Source data:
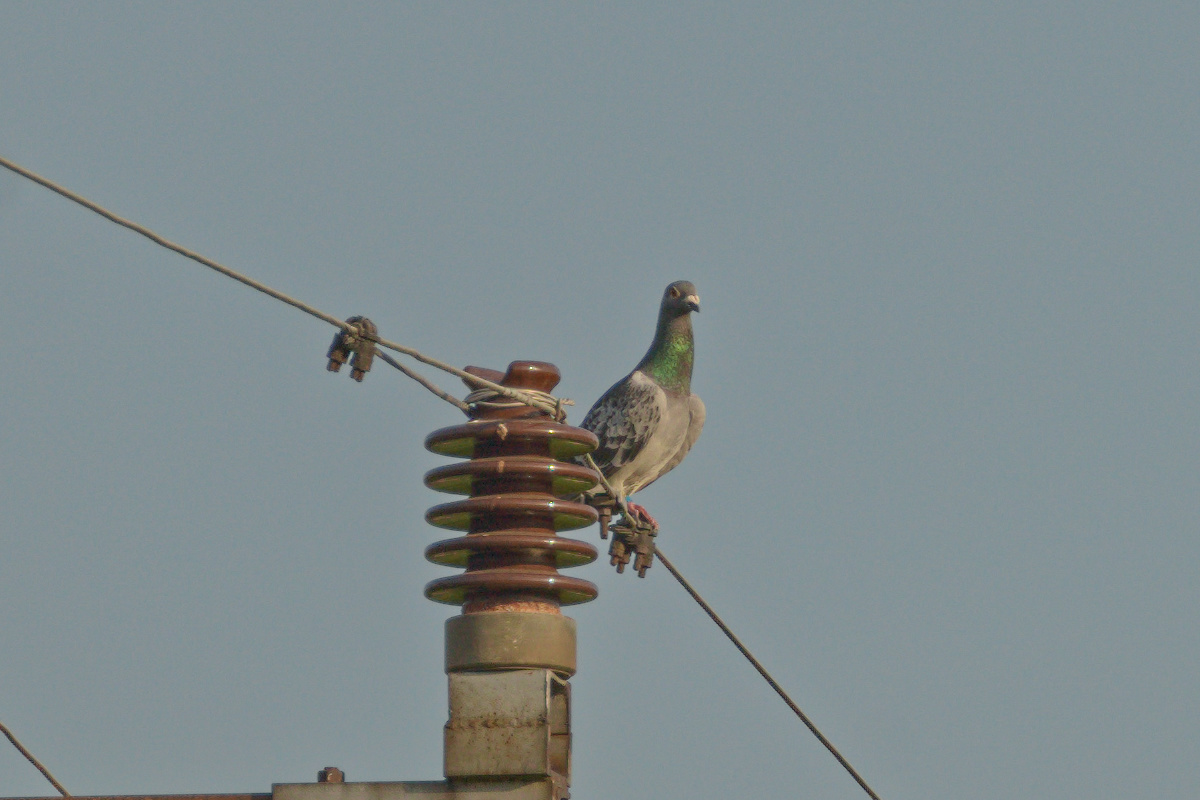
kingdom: Animalia
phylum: Chordata
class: Aves
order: Columbiformes
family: Columbidae
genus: Columba
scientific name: Columba livia
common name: Rock pigeon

Problem description -
Rewrite the lines above, substituting "vernacular name" for "common name" and changing nothing else. Leave the picture out of your answer.

Expected answer -
kingdom: Animalia
phylum: Chordata
class: Aves
order: Columbiformes
family: Columbidae
genus: Columba
scientific name: Columba livia
vernacular name: Rock pigeon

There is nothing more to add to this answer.